### Aim
Duplicate every line of the material below verbatim, with no changes to wording, punctuation, or order.

━━ Task inputs

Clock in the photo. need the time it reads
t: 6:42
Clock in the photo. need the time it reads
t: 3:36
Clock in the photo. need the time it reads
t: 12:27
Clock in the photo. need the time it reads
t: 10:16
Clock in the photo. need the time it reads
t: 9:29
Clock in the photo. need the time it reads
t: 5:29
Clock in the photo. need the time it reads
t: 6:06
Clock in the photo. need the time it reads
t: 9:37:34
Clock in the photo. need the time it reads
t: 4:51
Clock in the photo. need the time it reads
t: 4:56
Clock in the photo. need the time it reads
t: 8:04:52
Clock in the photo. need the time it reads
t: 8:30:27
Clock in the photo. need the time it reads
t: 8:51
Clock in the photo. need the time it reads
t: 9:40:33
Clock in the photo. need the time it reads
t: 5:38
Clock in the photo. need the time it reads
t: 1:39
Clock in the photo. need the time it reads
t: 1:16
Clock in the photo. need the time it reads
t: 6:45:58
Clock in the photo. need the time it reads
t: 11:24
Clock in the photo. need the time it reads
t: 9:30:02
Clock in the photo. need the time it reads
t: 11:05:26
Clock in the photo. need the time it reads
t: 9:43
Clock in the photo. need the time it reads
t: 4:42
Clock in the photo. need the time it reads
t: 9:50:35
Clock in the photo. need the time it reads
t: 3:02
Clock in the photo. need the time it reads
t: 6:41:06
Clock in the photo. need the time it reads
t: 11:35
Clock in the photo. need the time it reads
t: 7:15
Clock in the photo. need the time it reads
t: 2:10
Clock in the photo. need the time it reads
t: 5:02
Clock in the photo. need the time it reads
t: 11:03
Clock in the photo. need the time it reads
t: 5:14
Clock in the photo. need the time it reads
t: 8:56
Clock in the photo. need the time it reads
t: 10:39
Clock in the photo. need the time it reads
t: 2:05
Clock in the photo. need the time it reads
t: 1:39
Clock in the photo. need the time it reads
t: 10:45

━━━━

### Correct answer
Clock in the photo. need the time it reads
t: 6:42
Clock in the photo. need the time it reads
t: 3:36
Clock in the photo. need the time it reads
t: 12:27
Clock in the photo. need the time it reads
t: 10:16
Clock in the photo. need the time it reads
t: 9:29
Clock in the photo. need the time it reads
t: 5:29
Clock in the photo. need the time it reads
t: 6:06
Clock in the photo. need the time it reads
t: 9:37:34
Clock in the photo. need the time it reads
t: 4:51
Clock in the photo. need the time it reads
t: 4:56
Clock in the photo. need the time it reads
t: 8:04:52
Clock in the photo. need the time it reads
t: 8:30:27
Clock in the photo. need the time it reads
t: 8:51
Clock in the photo. need the time it reads
t: 9:40:33
Clock in the photo. need the time it reads
t: 5:38
Clock in the photo. need the time it reads
t: 1:39
Clock in the photo. need the time it reads
t: 1:16
Clock in the photo. need the time it reads
t: 6:45:58
Clock in the photo. need the time it reads
t: 11:24
Clock in the photo. need the time it reads
t: 9:30:02
Clock in the photo. need the time it reads
t: 11:05:26
Clock in the photo. need the time it reads
t: 9:43
Clock in the photo. need the time it reads
t: 4:42
Clock in the photo. need the time it reads
t: 9:50:35
Clock in the photo. need the time it reads
t: 3:02
Clock in the photo. need the time it reads
t: 6:41:06
Clock in the photo. need the time it reads
t: 11:35
Clock in the photo. need the time it reads
t: 7:15
Clock in the photo. need the time it reads
t: 2:10
Clock in the photo. need the time it reads
t: 5:02
Clock in the photo. need the time it reads
t: 11:03
Clock in the photo. need the time it reads
t: 5:14
Clock in the photo. need the time it reads
t: 8:56
Clock in the photo. need the time it reads
t: 10:39
Clock in the photo. need the time it reads
t: 2:05
Clock in the photo. need the time it reads
t: 1:39
Clock in the photo. need the time it reads
t: 10:45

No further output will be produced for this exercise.